Un livre qui touche la corde sensible
Elle continuait de supporter toutes les pressions car le syndrome n’est "pas quelque chose de bien accepté" dans notre société. C’est du moins ce qu’on lui a toujours appris. "La génération de mes parents avait l’habitude de se ressaisir en disant qu’il y avait d’autres problèmes dans la vie".
Avec son livre, l'écrivain a touché une corde sensible. Car si dans les pays industrialisés le nombre d'accidents de travail chute de manière continue depuis des années, les maladies psychiques augmentent constamment. En cause : notre vie moderne, où l'individualisation et la flexibilisation a mené à une plus grande responsabilité de chacun. Meckel croit que l'individu est dépassé du fait qu'il doit prendre des décisions sans répit. Jadis, le monde du travail et le monde de la famille étaient nettement séparés.
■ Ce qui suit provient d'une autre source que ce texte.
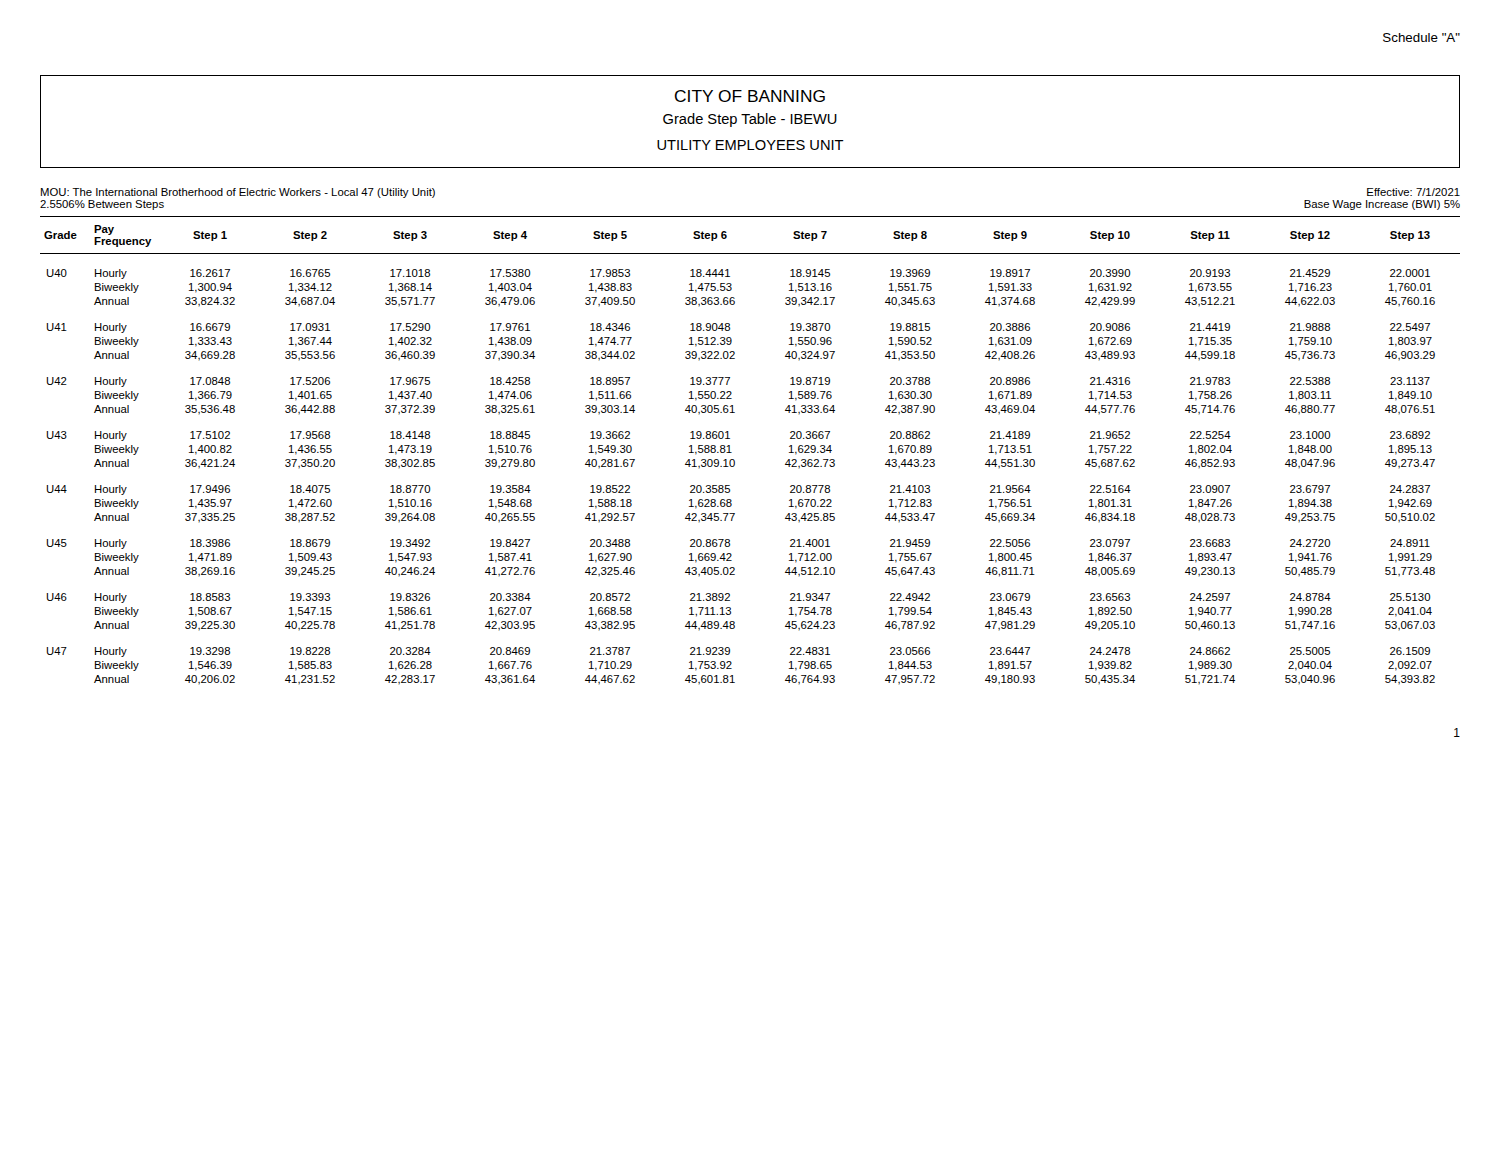Schedule "A"
CITY OF BANNING
Grade Step Table - IBEWU
UTILITY EMPLOYEES UNIT
| MOU: The International Brotherhood of Electric Workers - Local 47 (Utility Unit) | Effective: 7/1/2021 |
| 2.5506% Between Steps | Base Wage Increase (BWI) 5% |
| Grade | Pay Frequency | Step 1 | Step 2 | Step 3 | Step 4 | Step 5 | Step 6 | Step 7 | Step 8 | Step 9 | Step 10 | Step 11 | Step 12 | Step 13 |
| --- | --- | --- | --- | --- | --- | --- | --- | --- | --- | --- | --- | --- | --- | --- |
| U40 | Hourly | 16.2617 | 16.6765 | 17.1018 | 17.5380 | 17.9853 | 18.4441 | 18.9145 | 19.3969 | 19.8917 | 20.3990 | 20.9193 | 21.4529 | 22.0001 |
| | Biweekly | 1,300.94 | 1,334.12 | 1,368.14 | 1,403.04 | 1,438.83 | 1,475.53 | 1,513.16 | 1,551.75 | 1,591.33 | 1,631.92 | 1,673.55 | 1,716.23 | 1,760.01 |
| | Annual | 33,824.32 | 34,687.04 | 35,571.77 | 36,479.06 | 37,409.50 | 38,363.66 | 39,342.17 | 40,345.63 | 41,374.68 | 42,429.99 | 43,512.21 | 44,622.03 | 45,760.16 |
| U41 | Hourly | 16.6679 | 17.0931 | 17.5290 | 17.9761 | 18.4346 | 18.9048 | 19.3870 | 19.8815 | 20.3886 | 20.9086 | 21.4419 | 21.9888 | 22.5497 |
| | Biweekly | 1,333.43 | 1,367.44 | 1,402.32 | 1,438.09 | 1,474.77 | 1,512.39 | 1,550.96 | 1,590.52 | 1,631.09 | 1,672.69 | 1,715.35 | 1,759.10 | 1,803.97 |
| | Annual | 34,669.28 | 35,553.56 | 36,460.39 | 37,390.34 | 38,344.02 | 39,322.02 | 40,324.97 | 41,353.50 | 42,408.26 | 43,489.93 | 44,599.18 | 45,736.73 | 46,903.29 |
| U42 | Hourly | 17.0848 | 17.5206 | 17.9675 | 18.4258 | 18.8957 | 19.3777 | 19.8719 | 20.3788 | 20.8986 | 21.4316 | 21.9783 | 22.5388 | 23.1137 |
| | Biweekly | 1,366.79 | 1,401.65 | 1,437.40 | 1,474.06 | 1,511.66 | 1,550.22 | 1,589.76 | 1,630.30 | 1,671.89 | 1,714.53 | 1,758.26 | 1,803.11 | 1,849.10 |
| | Annual | 35,536.48 | 36,442.88 | 37,372.39 | 38,325.61 | 39,303.14 | 40,305.61 | 41,333.64 | 42,387.90 | 43,469.04 | 44,577.76 | 45,714.76 | 46,880.77 | 48,076.51 |
| U43 | Hourly | 17.5102 | 17.9568 | 18.4148 | 18.8845 | 19.3662 | 19.8601 | 20.3667 | 20.8862 | 21.4189 | 21.9652 | 22.5254 | 23.1000 | 23.6892 |
| | Biweekly | 1,400.82 | 1,436.55 | 1,473.19 | 1,510.76 | 1,549.30 | 1,588.81 | 1,629.34 | 1,670.89 | 1,713.51 | 1,757.22 | 1,802.04 | 1,848.00 | 1,895.13 |
| | Annual | 36,421.24 | 37,350.20 | 38,302.85 | 39,279.80 | 40,281.67 | 41,309.10 | 42,362.73 | 43,443.23 | 44,551.30 | 45,687.62 | 46,852.93 | 48,047.96 | 49,273.47 |
| U44 | Hourly | 17.9496 | 18.4075 | 18.8770 | 19.3584 | 19.8522 | 20.3585 | 20.8778 | 21.4103 | 21.9564 | 22.5164 | 23.0907 | 23.6797 | 24.2837 |
| | Biweekly | 1,435.97 | 1,472.60 | 1,510.16 | 1,548.68 | 1,588.18 | 1,628.68 | 1,670.22 | 1,712.83 | 1,756.51 | 1,801.31 | 1,847.26 | 1,894.38 | 1,942.69 |
| | Annual | 37,335.25 | 38,287.52 | 39,264.08 | 40,265.55 | 41,292.57 | 42,345.77 | 43,425.85 | 44,533.47 | 45,669.34 | 46,834.18 | 48,028.73 | 49,253.75 | 50,510.02 |
| U45 | Hourly | 18.3986 | 18.8679 | 19.3492 | 19.8427 | 20.3488 | 20.8678 | 21.4001 | 21.9459 | 22.5056 | 23.0797 | 23.6683 | 24.2720 | 24.8911 |
| | Biweekly | 1,471.89 | 1,509.43 | 1,547.93 | 1,587.41 | 1,627.90 | 1,669.42 | 1,712.00 | 1,755.67 | 1,800.45 | 1,846.37 | 1,893.47 | 1,941.76 | 1,991.29 |
| | Annual | 38,269.16 | 39,245.25 | 40,246.24 | 41,272.76 | 42,325.46 | 43,405.02 | 44,512.10 | 45,647.43 | 46,811.71 | 48,005.69 | 49,230.13 | 50,485.79 | 51,773.48 |
| U46 | Hourly | 18.8583 | 19.3393 | 19.8326 | 20.3384 | 20.8572 | 21.3892 | 21.9347 | 22.4942 | 23.0679 | 23.6563 | 24.2597 | 24.8784 | 25.5130 |
| | Biweekly | 1,508.67 | 1,547.15 | 1,586.61 | 1,627.07 | 1,668.58 | 1,711.13 | 1,754.78 | 1,799.54 | 1,845.43 | 1,892.50 | 1,940.77 | 1,990.28 | 2,041.04 |
| | Annual | 39,225.30 | 40,225.78 | 41,251.78 | 42,303.95 | 43,382.95 | 44,489.48 | 45,624.23 | 46,787.92 | 47,981.29 | 49,205.10 | 50,460.13 | 51,747.16 | 53,067.03 |
| U47 | Hourly | 19.3298 | 19.8228 | 20.3284 | 20.8469 | 21.3787 | 21.9239 | 22.4831 | 23.0566 | 23.6447 | 24.2478 | 24.8662 | 25.5005 | 26.1509 |
| | Biweekly | 1,546.39 | 1,585.83 | 1,626.28 | 1,667.76 | 1,710.29 | 1,753.92 | 1,798.65 | 1,844.53 | 1,891.57 | 1,939.82 | 1,989.30 | 2,040.04 | 2,092.07 |
| | Annual | 40,206.02 | 41,231.52 | 42,283.17 | 43,361.64 | 44,467.62 | 45,601.81 | 46,764.93 | 47,957.72 | 49,180.93 | 50,435.34 | 51,721.74 | 53,040.96 | 54,393.82 |
1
Aujourd'hui, chacun a un ordinateur portable et un Blackberry à la maison : "Nous sommes comme des grenouilles, qui se réjouissent perpétuellement que leur étang est chaud et agréable, sans s'apercevoir que l'étang s'est depuis longtemps transformé en casserole surchauffée contenant de la soupe à grenouille – nous sommes cuits par le stress et le burn-out", dit Meckel.
L’avalanche de livres qui parlent de maladie, dans lesquels des auteurs livrent leurs souffrances comme Miriam Meckel aujourd’hui correspond d’après elle à un "retour de bâton". Désormais, Meckel a décidé de ne plus se forcer à tout faire mais "de faire le tri pour accorder à chaque chose la place qu’elle mérite". Et c’est pour cela qu’elle a écrit ce livre.